-- Opening Marker --
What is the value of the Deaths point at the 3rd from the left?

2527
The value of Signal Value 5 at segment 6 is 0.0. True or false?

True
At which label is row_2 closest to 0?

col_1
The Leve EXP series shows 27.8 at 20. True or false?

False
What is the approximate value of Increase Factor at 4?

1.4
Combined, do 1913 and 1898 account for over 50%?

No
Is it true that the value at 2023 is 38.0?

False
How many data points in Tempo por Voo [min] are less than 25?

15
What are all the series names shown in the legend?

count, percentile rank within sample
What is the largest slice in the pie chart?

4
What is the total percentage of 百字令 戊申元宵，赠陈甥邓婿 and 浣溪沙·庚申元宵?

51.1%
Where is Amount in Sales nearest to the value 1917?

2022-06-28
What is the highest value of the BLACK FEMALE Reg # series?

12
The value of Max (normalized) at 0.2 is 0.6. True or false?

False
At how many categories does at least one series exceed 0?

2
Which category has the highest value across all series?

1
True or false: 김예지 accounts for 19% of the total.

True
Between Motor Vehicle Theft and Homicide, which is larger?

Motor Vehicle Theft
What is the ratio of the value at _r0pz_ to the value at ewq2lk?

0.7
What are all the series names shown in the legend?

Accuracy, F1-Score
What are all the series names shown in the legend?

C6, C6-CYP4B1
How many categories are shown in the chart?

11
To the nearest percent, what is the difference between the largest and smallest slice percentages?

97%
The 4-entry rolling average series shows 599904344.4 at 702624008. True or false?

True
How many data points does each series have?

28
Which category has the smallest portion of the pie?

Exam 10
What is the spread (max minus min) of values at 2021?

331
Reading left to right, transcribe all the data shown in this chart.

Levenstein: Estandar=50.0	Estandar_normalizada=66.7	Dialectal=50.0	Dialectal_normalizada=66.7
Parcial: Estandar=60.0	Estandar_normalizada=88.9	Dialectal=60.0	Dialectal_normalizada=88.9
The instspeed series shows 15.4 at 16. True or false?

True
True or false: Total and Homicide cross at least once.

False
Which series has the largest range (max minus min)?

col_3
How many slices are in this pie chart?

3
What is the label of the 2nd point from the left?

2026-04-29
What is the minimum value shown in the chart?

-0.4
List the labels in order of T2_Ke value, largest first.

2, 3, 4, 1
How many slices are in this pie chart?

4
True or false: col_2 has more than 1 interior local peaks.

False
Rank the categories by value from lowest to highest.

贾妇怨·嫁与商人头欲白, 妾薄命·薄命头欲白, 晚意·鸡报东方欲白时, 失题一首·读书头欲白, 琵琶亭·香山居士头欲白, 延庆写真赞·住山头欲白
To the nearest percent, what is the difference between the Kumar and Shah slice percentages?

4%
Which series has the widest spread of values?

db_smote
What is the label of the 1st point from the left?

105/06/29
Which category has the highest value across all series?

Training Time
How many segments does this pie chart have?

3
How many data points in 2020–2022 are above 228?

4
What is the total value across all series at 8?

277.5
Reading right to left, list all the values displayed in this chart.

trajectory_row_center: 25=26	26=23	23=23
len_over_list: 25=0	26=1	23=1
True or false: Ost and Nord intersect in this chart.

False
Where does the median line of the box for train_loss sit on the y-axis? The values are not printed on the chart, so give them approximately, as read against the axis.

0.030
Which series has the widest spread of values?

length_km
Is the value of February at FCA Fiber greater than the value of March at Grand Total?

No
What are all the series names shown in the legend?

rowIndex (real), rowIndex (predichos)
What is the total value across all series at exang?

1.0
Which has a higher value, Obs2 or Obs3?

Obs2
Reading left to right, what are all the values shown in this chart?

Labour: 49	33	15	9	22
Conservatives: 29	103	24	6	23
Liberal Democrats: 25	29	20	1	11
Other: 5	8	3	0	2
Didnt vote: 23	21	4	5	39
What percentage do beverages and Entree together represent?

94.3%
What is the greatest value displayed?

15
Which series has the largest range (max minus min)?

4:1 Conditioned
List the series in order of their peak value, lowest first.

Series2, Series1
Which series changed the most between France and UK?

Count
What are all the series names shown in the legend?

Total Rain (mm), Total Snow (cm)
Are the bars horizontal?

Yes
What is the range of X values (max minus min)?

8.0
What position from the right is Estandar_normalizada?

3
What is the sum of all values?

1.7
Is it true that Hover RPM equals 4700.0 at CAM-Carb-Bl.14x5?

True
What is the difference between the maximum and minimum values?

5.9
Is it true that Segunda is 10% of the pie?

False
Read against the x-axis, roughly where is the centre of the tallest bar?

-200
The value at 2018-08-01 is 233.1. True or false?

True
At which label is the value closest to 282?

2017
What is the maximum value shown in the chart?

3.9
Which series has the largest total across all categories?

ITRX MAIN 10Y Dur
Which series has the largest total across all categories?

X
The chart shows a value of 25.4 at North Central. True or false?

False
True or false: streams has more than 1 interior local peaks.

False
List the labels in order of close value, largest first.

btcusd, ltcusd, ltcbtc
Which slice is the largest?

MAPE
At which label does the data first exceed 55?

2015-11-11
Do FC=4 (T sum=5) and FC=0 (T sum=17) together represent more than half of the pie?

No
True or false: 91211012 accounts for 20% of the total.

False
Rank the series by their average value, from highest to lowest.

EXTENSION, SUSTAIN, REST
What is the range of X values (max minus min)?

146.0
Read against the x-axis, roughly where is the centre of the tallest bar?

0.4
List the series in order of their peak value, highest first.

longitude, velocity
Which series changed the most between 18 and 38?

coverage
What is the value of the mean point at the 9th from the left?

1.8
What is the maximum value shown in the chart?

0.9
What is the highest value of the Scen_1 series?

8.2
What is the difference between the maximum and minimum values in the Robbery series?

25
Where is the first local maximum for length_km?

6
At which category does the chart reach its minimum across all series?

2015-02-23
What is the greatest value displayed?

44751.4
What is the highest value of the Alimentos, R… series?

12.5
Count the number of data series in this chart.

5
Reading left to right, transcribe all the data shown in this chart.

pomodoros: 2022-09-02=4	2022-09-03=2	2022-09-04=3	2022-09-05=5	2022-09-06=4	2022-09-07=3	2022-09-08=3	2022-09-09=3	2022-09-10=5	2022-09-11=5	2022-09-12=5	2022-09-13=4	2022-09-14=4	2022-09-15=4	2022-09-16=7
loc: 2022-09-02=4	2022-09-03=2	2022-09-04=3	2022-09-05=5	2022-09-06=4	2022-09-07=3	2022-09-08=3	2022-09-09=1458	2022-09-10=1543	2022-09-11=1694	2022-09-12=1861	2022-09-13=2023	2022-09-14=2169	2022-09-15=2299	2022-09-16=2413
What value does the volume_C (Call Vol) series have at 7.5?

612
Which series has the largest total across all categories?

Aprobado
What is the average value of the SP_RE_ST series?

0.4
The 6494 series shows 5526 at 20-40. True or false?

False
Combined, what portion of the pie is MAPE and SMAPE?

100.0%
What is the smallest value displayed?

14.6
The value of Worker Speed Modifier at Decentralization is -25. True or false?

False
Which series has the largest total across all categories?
-- Closing Marker --
◆ Work instruction ◆
Select every line of the records that contains the string "displayed", matching its case exactly.

◆ Your response ◆
Reading right to left, list all the values displayed in this chart.
What is the greatest value displayed?
What is the greatest value displayed?
What is the smallest value displayed?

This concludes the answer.